Action item – What is the number of lines below that hold "tasks"? Answer with that number only.

Given data –

▬▬▬▬▬▬▬▬▬▬

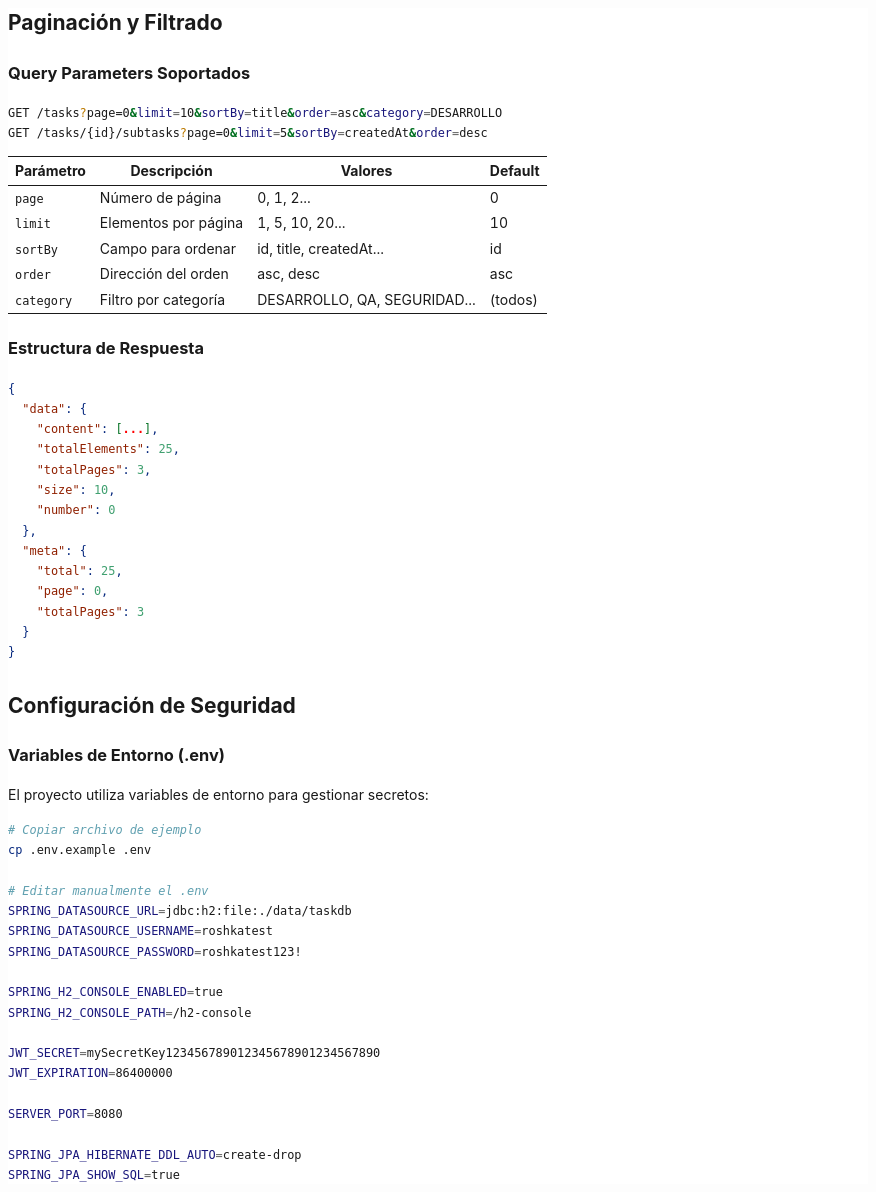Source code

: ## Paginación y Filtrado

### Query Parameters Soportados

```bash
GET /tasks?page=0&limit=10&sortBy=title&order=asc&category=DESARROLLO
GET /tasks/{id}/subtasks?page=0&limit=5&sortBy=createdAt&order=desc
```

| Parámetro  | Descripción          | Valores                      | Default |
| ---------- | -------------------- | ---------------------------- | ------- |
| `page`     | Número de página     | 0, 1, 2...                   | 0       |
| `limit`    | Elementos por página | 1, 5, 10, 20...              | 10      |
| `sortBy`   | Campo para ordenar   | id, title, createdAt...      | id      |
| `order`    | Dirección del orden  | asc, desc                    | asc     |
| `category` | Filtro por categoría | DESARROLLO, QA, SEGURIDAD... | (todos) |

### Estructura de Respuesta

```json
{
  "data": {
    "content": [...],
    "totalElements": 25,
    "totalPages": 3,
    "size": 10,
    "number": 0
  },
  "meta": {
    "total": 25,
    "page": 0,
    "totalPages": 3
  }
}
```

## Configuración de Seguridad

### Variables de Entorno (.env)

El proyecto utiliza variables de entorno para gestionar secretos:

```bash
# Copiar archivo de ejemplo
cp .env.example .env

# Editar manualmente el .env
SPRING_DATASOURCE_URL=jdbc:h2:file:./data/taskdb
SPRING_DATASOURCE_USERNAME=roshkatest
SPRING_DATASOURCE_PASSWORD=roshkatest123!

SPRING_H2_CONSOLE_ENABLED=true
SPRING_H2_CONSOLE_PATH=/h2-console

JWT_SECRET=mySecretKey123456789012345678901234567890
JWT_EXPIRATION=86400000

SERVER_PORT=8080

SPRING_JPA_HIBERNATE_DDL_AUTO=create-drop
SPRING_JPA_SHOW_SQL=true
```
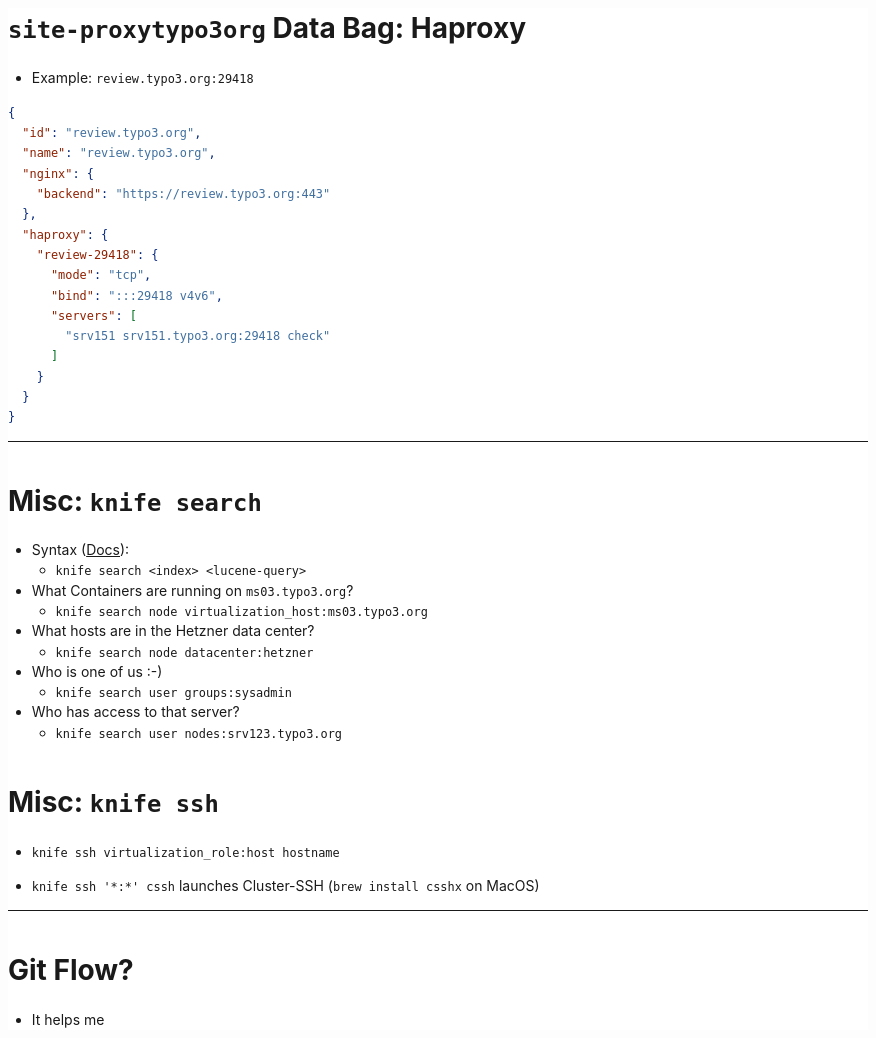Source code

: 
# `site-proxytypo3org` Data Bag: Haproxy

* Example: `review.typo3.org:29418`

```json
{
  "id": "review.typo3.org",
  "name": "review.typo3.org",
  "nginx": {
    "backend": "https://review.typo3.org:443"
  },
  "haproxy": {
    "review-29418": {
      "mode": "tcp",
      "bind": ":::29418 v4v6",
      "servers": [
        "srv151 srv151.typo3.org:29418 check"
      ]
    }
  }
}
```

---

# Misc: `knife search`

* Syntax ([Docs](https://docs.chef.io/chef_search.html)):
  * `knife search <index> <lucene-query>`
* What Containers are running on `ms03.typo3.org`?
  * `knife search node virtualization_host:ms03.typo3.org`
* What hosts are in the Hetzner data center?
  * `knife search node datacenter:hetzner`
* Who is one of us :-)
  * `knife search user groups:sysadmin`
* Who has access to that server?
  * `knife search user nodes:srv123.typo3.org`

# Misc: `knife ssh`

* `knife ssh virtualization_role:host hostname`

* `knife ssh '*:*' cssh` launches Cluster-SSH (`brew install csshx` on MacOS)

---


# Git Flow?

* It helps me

▬▬▬▬▬▬▬▬▬▬

Written answer – 2